::: Excerpted passage
Other languages may have no methods to directly test for substrings, and so you would have to use these types of methods, but with Python, it is much more efficient to use the in comparison operator.

Performance comparisons

We can compare various ways of accomplishing the same goal.

import timeit

def in_(s, other):
    return other in s

def contains(s, other):
    return s.__contains__(other)

def find(s, other):
    return s.find(other) != -1

def index(s, other):
    try:
        s.index(other)
    except ValueError:
        return False
    else:
        return True



perf_dict = {
'in:True': min(timeit.repeat(lambda: in_('superstring', 'str'))),
'in:False': min(timeit.repeat(lambda: in_('superstring', 'not'))),
'__contains__:True': min(timeit.repeat(lambda: contains('superstring', 'str'))),
'__contains__:False': min(timeit.repeat(lambda: contains('superstring', 'not'))),
'find:True': min(timeit.repeat(lambda: find('superstring', 'str'))),
'find:False': min(timeit.repeat(lambda: find('superstring', 'not'))),
'index:True': min(timeit.repeat(lambda: index('superstring', 'str'))),
'index:False': min(timeit.repeat(lambda: index('superstring', 'not'))),
}

And now we see that using in is much faster than the others. Less time to do an equivalent operation is better:

>>> perf_dict
{'in:True': 0.16450627865128808,
 'in:False': 0.1609668098178645,
 '__contains__:True': 0.24355481654697542,
 '__contains__:False': 0.24382793854783813,
 'find:True': 0.3067379407923454,
 'find:False': 0.29860888058124146,
 'index:True': 0.29647137792585454,
 'index:False': 0.5502287584545229}

@coderforlife 2015-06-10 03:35:42

Why should one avoid str.index and str.find? How else would you suggest someone find the index of a substring instead of just whether it exists or not? (or did you mean avoid using them in place of contains - so don't use s.find(ss) != -1 instead of ss in s?)

@Aaron Hall 2015-06-10 03:39:03

Precisely so, although the intent behind the use of those methods may be better addressed by elegant use of the re module. I have not yet found a use for str.index or str.find myself in any code I have written yet.

@cs95 2019-06-05 03:05:31

Please extend your answer to advice against using str.count as well (string.count(something) != 0). shudder

@firelynx 2017-04-28 18:52:16

in Python strings and lists

Here are a few useful examples that speak for themselves concerning the in method:

"foo" in "foobar"
True

"foo" in "Foobar"
False

"foo" in "Foobar".lower()
True

"foo".capitalize() in "Foobar"
True

"foo" in ["bar", "foo", "foobar"]
True

"foo" in ["fo", "o", "foobar"]
False

Caveat. Lists are iterables, and the in method acts on iterables, not just strings.

@CaffeinatedCoder 2017-06-09 18:41:24

Could the list iterable be switched around to look for any of the list in a single string? Ex: ["bar", "foo", "foobar"] in "foof"?
::::::
::: Data shown
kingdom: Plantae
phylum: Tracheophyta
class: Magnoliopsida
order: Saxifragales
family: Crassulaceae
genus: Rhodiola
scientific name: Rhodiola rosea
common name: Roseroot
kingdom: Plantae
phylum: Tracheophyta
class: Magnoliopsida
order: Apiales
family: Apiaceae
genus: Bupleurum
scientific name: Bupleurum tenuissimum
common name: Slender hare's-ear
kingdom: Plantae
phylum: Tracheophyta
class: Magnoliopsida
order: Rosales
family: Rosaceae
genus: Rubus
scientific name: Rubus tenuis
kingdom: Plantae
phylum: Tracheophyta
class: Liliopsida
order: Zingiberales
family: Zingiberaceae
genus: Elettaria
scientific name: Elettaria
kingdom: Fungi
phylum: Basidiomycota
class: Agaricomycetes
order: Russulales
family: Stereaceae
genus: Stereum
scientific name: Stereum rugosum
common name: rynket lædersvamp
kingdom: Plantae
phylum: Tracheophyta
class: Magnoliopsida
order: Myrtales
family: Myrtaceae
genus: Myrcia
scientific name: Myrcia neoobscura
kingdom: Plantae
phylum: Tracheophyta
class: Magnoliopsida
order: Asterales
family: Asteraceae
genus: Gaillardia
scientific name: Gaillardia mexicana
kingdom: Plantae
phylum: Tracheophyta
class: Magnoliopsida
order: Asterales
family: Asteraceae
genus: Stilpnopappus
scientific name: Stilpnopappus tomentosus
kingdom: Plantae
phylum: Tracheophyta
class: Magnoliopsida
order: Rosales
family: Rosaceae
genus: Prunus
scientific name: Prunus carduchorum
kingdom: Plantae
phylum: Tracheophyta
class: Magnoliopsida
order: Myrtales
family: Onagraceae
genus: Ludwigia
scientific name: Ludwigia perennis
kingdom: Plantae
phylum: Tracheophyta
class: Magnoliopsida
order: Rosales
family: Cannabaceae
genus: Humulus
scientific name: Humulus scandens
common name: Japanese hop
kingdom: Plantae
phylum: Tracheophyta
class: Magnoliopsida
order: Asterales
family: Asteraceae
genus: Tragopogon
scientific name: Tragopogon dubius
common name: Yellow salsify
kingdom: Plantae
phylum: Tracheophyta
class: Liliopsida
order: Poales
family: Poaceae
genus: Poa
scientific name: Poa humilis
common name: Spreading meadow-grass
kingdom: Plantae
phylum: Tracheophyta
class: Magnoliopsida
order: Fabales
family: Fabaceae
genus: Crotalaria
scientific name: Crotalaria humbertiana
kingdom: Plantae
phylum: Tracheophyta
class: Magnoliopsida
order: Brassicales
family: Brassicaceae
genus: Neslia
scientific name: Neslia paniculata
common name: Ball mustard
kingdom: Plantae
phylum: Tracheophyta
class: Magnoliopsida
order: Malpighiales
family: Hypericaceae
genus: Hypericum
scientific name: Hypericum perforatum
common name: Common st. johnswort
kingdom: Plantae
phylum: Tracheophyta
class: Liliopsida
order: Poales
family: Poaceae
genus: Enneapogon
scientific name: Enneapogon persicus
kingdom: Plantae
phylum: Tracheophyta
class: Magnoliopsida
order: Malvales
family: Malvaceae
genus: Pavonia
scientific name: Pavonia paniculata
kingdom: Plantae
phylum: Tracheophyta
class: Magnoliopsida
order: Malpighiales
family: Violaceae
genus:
::::::
Exercise brief » Write what comes next in the discussion on checking for substrings in Python, starting right after its last comment.

Output of the exercise »
@firelynx 2017-06-09 19:36:09

@CaffeinatedCoder, no, this requires nested iteration. Best done by joining the list with pipes "|".join(["bar","foo", "foobar"]) and compiling a regex out of it, then matching on "foof"

@CaffeinatedCoder 2017-06-09 21:25:04

I figured out early that it could also be done with a generator, which allowed me to avoid regex. Thanks for an alternative though!

@Izaak Weiss 2017-08-28 22:00:22

any([x in "foof" for x in ["bar", "foo", "foobar"]])

@firelynx 2017-08-30 11:29:52

@IzaakWeiss Your one liner works, but it's not very readable, and it does nested iteration. I would advice against doing this

@Piyush S. Wanare 2017-10-13 16:54:22

Can you compare complexity of using regex with in operator?

@firelynx 2017-10-13 17:49:03

@PiyushS.Wanare what do you mean by complexity? The "WTF/min" is a lot higher with regex.

@Piyush S. Wanare 2017-10-13 17:51:35

@firelynx,was asking for the same can you please explain why complexity of regex is higher than in.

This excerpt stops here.